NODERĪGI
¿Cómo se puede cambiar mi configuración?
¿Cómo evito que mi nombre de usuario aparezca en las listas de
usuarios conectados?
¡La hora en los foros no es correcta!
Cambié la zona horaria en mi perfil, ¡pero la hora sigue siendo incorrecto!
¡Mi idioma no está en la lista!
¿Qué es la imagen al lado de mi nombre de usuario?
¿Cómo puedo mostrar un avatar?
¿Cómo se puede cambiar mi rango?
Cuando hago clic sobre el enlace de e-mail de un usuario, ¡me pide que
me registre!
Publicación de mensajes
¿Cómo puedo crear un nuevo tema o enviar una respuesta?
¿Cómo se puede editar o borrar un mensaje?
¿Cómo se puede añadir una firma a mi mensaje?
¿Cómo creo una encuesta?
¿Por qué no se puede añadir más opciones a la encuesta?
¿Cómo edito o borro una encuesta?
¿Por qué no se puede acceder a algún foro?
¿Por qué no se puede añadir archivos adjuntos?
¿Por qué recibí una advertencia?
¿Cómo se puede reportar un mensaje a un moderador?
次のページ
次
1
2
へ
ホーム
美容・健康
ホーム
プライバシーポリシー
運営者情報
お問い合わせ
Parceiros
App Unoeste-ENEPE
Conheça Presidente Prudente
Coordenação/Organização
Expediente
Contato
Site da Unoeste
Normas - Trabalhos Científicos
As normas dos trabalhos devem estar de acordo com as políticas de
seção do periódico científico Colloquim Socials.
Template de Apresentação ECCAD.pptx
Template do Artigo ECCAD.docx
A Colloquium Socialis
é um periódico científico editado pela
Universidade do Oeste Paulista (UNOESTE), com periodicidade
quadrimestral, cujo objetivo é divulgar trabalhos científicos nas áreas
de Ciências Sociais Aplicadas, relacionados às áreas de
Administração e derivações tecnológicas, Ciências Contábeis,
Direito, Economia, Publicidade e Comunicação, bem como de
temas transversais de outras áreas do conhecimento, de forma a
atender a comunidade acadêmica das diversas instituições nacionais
+++
▶ [PROBLEM TO WORK ON]:
Each line above where the word "encuesta" occurs should be copied out.

▶ [SOLUTION TO THIS EXERCISE]:
¿Cómo creo una encuesta?
¿Por qué no se puede añadir más opciones a la encuesta?
¿Cómo edito o borro una encuesta?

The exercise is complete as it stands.